[What the exercise asks]: Gather, from the data below, each line in which the word "with" occurs.

- Opening Delimiter -

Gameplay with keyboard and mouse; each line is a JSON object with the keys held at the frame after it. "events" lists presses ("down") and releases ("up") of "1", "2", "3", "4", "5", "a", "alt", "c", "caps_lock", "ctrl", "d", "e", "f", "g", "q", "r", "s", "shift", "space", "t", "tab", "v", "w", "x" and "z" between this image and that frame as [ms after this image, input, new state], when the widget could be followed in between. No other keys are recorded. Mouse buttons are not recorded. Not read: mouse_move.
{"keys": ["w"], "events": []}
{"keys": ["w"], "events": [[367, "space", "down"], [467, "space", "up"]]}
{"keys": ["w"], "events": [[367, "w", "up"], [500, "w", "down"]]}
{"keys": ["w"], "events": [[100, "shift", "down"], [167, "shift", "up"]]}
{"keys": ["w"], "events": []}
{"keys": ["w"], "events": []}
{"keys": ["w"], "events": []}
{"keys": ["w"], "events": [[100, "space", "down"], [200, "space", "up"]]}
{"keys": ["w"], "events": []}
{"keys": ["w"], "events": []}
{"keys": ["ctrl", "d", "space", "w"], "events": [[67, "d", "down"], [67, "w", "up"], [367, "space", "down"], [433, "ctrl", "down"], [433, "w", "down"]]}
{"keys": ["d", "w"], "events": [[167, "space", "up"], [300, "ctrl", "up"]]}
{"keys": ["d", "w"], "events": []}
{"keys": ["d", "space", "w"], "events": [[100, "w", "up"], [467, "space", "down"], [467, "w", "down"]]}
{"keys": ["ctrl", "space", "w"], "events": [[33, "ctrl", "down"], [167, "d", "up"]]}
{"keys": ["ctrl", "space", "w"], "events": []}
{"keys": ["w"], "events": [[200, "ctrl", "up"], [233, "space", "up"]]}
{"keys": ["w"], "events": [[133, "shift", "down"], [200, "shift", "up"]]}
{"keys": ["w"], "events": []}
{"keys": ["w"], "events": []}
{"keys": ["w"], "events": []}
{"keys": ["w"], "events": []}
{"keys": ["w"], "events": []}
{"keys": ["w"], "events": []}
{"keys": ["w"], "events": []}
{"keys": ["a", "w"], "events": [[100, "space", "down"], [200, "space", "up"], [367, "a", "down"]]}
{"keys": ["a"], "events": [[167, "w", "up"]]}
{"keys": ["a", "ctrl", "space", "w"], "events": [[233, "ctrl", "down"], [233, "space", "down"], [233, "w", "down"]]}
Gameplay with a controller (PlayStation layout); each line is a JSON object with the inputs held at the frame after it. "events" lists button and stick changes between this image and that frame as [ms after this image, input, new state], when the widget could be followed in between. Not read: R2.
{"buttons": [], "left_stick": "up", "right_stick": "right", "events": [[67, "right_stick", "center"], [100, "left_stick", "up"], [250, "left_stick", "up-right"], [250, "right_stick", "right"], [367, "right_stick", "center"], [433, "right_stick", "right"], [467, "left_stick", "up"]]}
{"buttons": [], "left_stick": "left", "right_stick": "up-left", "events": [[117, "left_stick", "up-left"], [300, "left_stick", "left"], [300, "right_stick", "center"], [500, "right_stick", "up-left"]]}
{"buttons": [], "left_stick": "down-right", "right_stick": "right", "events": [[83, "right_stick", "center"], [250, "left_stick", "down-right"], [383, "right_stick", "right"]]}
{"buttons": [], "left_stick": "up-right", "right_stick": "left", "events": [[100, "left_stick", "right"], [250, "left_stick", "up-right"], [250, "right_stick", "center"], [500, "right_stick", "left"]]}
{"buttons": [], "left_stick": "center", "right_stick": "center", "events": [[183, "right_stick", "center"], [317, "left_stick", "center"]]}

- Closing Delimiter -

[Task answer]:
Gameplay with keyboard and mouse; each line is a JSON object with the keys held at the frame after it. "events" lists presses ("down") and releases ("up") of "1", "2", "3", "4", "5", "a", "alt", "c", "caps_lock", "ctrl", "d", "e", "f", "g", "q", "r", "s", "shift", "space", "t", "tab", "v", "w", "x" and "z" between this image and that frame as [ms after this image, input, new state], when the widget could be followed in between. No other keys are recorded. Mouse buttons are not recorded. Not read: mouse_move.
Gameplay with a controller (PlayStation layout); each line is a JSON object with the inputs held at the frame after it. "events" lists button and stick changes between this image and that frame as [ms after this image, input, new state], when the widget could be followed in between. Not read: R2.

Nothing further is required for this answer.